When asked at the Dubai Desert Classic for his expectations of the trip, Woods replied: “I don’t know. I have never been. This will be my first time so it will be fun. Then I will head back home to see my kids.”
In the past, Woods had been asked by his good friend and Indian golfer Arjun Atwal to visit the country.
“Arjun has been asking me to come to India, but somehow it never happened,” said Tiger. “Now it has. Yeah, I’m looking forward to it, finally going to go for my first time.”
On Tuesday Woods arrived to Delhi Golf Club for the special event, but reportedly eager fans were disappointed that the vast majority wouldn’t get a glimpse of the 14-time major champion in this super top-secret trip, according to India Today:
But to his fans’ dismay, Woods maiden sojourn in the country has been kept shrouded in secrecy and out of bounds for the public as well the media.

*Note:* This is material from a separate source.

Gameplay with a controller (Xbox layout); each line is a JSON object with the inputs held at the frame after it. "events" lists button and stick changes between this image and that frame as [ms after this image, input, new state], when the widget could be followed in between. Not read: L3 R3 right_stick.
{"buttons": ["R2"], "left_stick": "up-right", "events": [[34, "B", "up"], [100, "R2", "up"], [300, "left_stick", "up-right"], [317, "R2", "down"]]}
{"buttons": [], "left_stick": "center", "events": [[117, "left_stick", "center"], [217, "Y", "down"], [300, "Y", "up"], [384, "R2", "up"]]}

Getting the biggest star in the sport is not easy at all. According to the DNA report, Hero MotoCorp CEO and Managing Director Pawan Munjal has reportedly shelled out over $2.5 million to get a round of golf with Woods – who is known to charge anywhere above $10 million for a public appearance.
Oh, yeah, Woods is also getting paid a ton of money for this exhibition, of course.
This is one match Pawan Munjal certainly wants to win, especially because he has Tiger Woods on his side. As you read this newspaper, a skins game is underway between two teams on the 16, 17th and 18th holes of the Delhi Golf Course. Pawan Munjal-Tiger Woods vs Shiv Kapur and Anirban Lahiri. But his competition is tough and Munjal himself has played a role in making Kapur and Lahiri star golfers by getting his firm Hero Moto Corp to support the players and grow their game and aspirations. Tiger will play about 14-15 holes and do a little practice at the historic Delhi Golf Course. Over 4000 people will make for the galleries to watch Tiger nearly covering half the fairway of the narrow course.
Well, I guess, considering this is India, 4,000 fans makes it quite an intimate event.
Meanwhile, Kapur, one of the players in Woods’ foursome, has told the media that Tiger’s visit to his native country will have a massive impact.
“Tiger’s visit to India is going to make a huge impact and there is a big buzz already not only in Delhi but the whole country. I know the members at my club (DGC) are very excited and there is going to be people climbing all over the walls just to get a glimpse of Tiger,” he had said, via IndianExpress.com.
*Update, Tuesday, 2/3, 10am ET:
Woods posts photos on Instagrams from the exhibition:
Dressed in a blue tee-shirt, black trousers and white cap, Tiger started off with a wonderful shot straight down the middle, which was the hallmark of the man all through the day as he played along with his host Munjal exclusively for the first nine holes and returned with a card of six-under.
In the next nine holes, Woods was accompanied by Rajiv Singh of DLF and Justice Vikramajit Sen of Supreme Court on the 10th and 11th holes, while leading Indian woman golfer Sharmila Nicollet played a couple of holes at the 12th and 13th, before media honchos Prannoy Roy and Aveek Sarkar joined the golf great at the DGC.
On the last three holes, it was a skins game between two teams — Pawan Munjal-Tiger Woods vs Shiv Kapur and Anirban Lahiri, which ended on an even keel with Kapur winning the 17th hole with a birdie and Munjal and Woods pocketing the 18th hole with both hitting birdies on the last.
Tiger was also thankful for the hospitality from his hosts in India, according to the Times of India:
“Thanks so much for the time, it was an absolute blast. It is hard to say how much fun I had today. It was a narrow golf course and I was nervous with my tee shot. My best buddy Arjun (Atwal) told me so much about India and I am happy to be here. Thank You so much,” said Woods, who donated some portion of the money he earned from the event to charity organisation.